Arms that lie along a table, or wrap about a shawl.



And should I then presume?



And how should I begin?

Shall I say, I have gone at dusk through narrow streets
And watched the smoke that rises from the pipes
Of lonely men in shirt-sleeves, leaning out of windows? ...

I should have been a pair of ragged claws
Scuttling across the floors of silent seas.

And the afternoon, the evening, sleeps so peacefully!
Smoothed by long fingers,
Asleep ... tired ... or it malingers,
Stretched on the floor, here beside you and me.
Should I, after tea and cakes and ices,
Have the strength to force the moment to its crisis?
But though I have wept and fasted, wept and prayed,
Though I have seen my head (grown slightly bald) brought in upon a platter,
I am no prophet — and here’s no great matter;
I have seen the moment of my greatness flicker,
And I have seen the eternal Footman hold my coat, and snicker,
And in short, I was afraid.

And would it have been worth it, after all,
After the cups, the marmalade, the tea,
Among the porcelain, among some talk of you and me,
Would it have been worth while,
To have bitten off the matter with a smile,
To have squeezed the universe into a ball
To roll it towards some overwhelming question,
To say: “I am Lazarus, come from the dead,
Come back to tell you all, I shall tell you all”—
If one, settling a pillow by her head



Should say: “That is not what I meant at all;



That is not it, at all.”

And would it have been worth it, after all,
Would it have been worth while,
After the sunsets and the dooryards and the sprinkled streets,
After the novels, after the teacups, after the skirts that trail along the floor—
And this, and so much more?—
It is impossible to say just what I mean!
But as if a magic lantern threw the nerves in patterns on a screen:
Would it have been worth while
If one, settling a pillow or throwing off a shawl,
And turning toward the window, should say:



“That is not it at all,



That is not what I meant, at all.”

No! I am not Prince Hamlet, nor was meant to be;
Am an attendant lord, one that will do
To swell a progress, start a scene or two,
Advise the prince; no doubt, an easy tool,
Deferential, glad to be of use,
Politic, cautious, and meticulous;
Full of high sentence, but a bit obtuse;
At times, indeed, almost ridiculous—
Almost, at times, the Fool.

I grow old ... I grow old ...
I shall wear the bottoms of my trousers rolled.

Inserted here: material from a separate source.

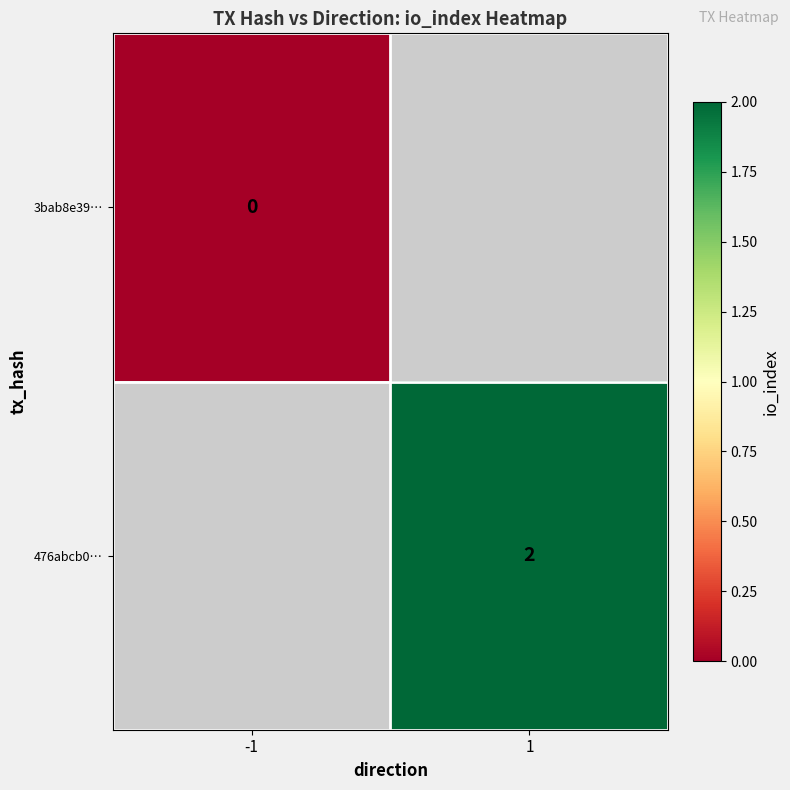

True or false: 476abcb0… has a value of 3 at 1.

False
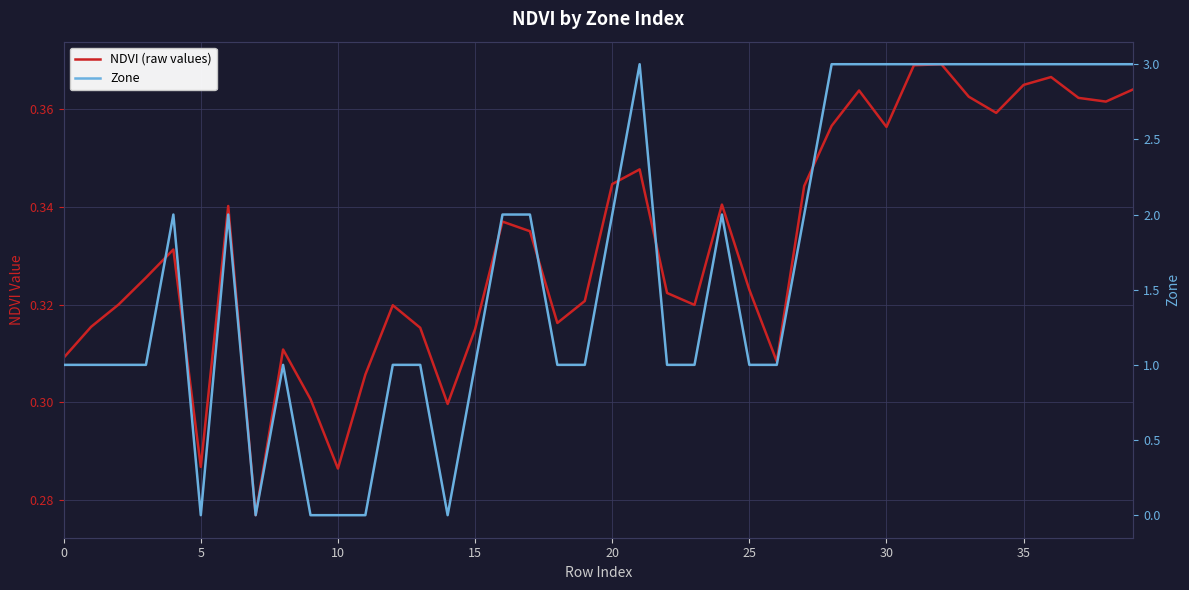

Is it true that Zone equals -2.0 at 9?

False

Shall I part my hair behind? Do I dare to eat a peach?
I shall wear white flannel trousers, and walk upon the beach.
I have heard the mermaids singing, each to each.

I do not think that they will sing to me.

I have seen them riding seaward on the waves
Combing the white hair of the waves blown back
When the wind blows the water white and black.
We have lingered in the chambers of the sea
By sea-girls wreathed with seaweed red and brown
Till human voices wake us, and we drown.